*DATA SHOWN*
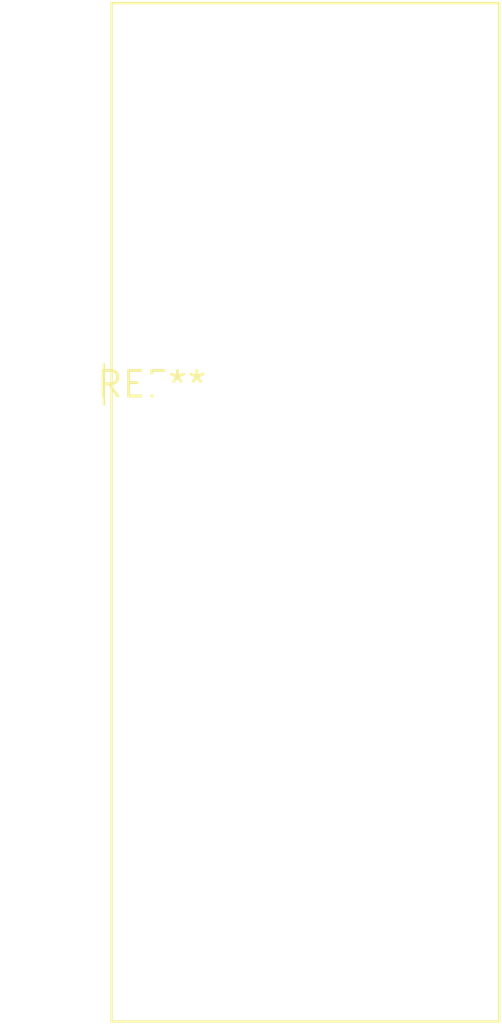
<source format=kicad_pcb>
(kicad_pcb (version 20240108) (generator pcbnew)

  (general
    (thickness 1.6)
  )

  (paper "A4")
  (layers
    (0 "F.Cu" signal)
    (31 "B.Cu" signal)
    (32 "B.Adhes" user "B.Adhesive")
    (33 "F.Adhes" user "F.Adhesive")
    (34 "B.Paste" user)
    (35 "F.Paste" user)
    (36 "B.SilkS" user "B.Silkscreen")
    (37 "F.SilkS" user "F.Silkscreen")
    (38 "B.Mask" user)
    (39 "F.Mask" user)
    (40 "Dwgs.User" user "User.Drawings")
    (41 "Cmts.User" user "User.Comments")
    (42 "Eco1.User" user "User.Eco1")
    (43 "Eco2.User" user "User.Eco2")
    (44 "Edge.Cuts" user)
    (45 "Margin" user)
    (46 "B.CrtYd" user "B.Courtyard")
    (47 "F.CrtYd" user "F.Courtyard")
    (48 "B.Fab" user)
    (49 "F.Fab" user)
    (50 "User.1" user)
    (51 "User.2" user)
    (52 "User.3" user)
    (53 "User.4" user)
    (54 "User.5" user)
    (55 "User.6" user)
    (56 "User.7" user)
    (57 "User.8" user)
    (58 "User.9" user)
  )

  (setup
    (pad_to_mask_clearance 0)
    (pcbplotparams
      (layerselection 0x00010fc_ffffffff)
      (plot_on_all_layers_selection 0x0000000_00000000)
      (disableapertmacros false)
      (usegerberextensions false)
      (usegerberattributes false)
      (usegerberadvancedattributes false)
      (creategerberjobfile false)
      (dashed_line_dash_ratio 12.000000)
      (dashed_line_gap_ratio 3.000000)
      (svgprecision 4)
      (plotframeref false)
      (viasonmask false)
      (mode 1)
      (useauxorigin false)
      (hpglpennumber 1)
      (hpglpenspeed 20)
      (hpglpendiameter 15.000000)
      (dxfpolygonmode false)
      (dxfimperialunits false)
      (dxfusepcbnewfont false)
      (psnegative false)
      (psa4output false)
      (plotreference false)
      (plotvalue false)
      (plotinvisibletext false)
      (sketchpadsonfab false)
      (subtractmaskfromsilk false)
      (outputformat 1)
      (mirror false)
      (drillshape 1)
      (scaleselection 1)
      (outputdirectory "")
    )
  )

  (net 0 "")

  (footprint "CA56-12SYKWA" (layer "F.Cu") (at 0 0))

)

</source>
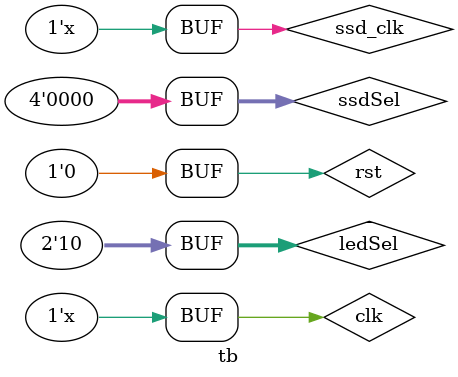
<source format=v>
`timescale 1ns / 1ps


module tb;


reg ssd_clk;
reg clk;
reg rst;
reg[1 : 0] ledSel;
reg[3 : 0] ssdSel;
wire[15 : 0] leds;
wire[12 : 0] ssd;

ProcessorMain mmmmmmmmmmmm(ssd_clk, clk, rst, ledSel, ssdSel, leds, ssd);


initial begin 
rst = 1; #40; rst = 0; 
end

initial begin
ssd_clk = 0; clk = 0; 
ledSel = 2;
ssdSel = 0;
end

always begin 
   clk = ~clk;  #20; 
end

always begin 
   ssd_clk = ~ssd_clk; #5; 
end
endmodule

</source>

*WHAT YOU SHOULD DO*
Repeat, exactly and in full, every entry in the data, but not the pictures.

*TASK RESULT*
<source format=kicad_pcb>
(kicad_pcb (version 20240108) (generator pcbnew)

  (general
    (thickness 1.6)
  )

  (paper "A4")
  (layers
    (0 "F.Cu" signal)
    (31 "B.Cu" signal)
    (32 "B.Adhes" user "B.Adhesive")
    (33 "F.Adhes" user "F.Adhesive")
    (34 "B.Paste" user)
    (35 "F.Paste" user)
    (36 "B.SilkS" user "B.Silkscreen")
    (37 "F.SilkS" user "F.Silkscreen")
    (38 "B.Mask" user)
    (39 "F.Mask" user)
    (40 "Dwgs.User" user "User.Drawings")
    (41 "Cmts.User" user "User.Comments")
    (42 "Eco1.User" user "User.Eco1")
    (43 "Eco2.User" user "User.Eco2")
    (44 "Edge.Cuts" user)
    (45 "Margin" user)
    (46 "B.CrtYd" user "B.Courtyard")
    (47 "F.CrtYd" user "F.Courtyard")
    (48 "B.Fab" user)
    (49 "F.Fab" user)
    (50 "User.1" user)
    (51 "User.2" user)
    (52 "User.3" user)
    (53 "User.4" user)
    (54 "User.5" user)
    (55 "User.6" user)
    (56 "User.7" user)
    (57 "User.8" user)
    (58 "User.9" user)
  )

  (setup
    (pad_to_mask_clearance 0)
    (pcbplotparams
      (layerselection 0x00010fc_ffffffff)
      (plot_on_all_layers_selection 0x0000000_00000000)
      (disableapertmacros false)
      (usegerberextensions false)
      (usegerberattributes false)
      (usegerberadvancedattributes false)
      (creategerberjobfile false)
      (dashed_line_dash_ratio 12.000000)
      (dashed_line_gap_ratio 3.000000)
      (svgprecision 4)
      (plotframeref false)
      (viasonmask false)
      (mode 1)
      (useauxorigin false)
      (hpglpennumber 1)
      (hpglpenspeed 20)
      (hpglpendiameter 15.000000)
      (dxfpolygonmode false)
      (dxfimperialunits false)
      (dxfusepcbnewfont false)
      (psnegative false)
      (psa4output false)
      (plotreference false)
      (plotvalue false)
      (plotinvisibletext false)
      (sketchpadsonfab false)
      (subtractmaskfromsilk false)
      (outputformat 1)
      (mirror false)
      (drillshape 1)
      (scaleselection 1)
      (outputdirectory "")
    )
  )

  (net 0 "")

  (footprint "CA56-12SYKWA" (layer "F.Cu") (at 0 0))

)

</source>
<source format=v>
`timescale 1ns / 1ps


module tb;


reg ssd_clk;
reg clk;
reg rst;
reg[1 : 0] ledSel;
reg[3 : 0] ssdSel;
wire[15 : 0] leds;
wire[12 : 0] ssd;

ProcessorMain mmmmmmmmmmmm(ssd_clk, clk, rst, ledSel, ssdSel, leds, ssd);


initial begin 
rst = 1; #40; rst = 0; 
end

initial begin
ssd_clk = 0; clk = 0; 
ledSel = 2;
ssdSel = 0;
end

always begin 
   clk = ~clk;  #20; 
end

always begin 
   ssd_clk = ~ssd_clk; #5; 
end
endmodule

</source>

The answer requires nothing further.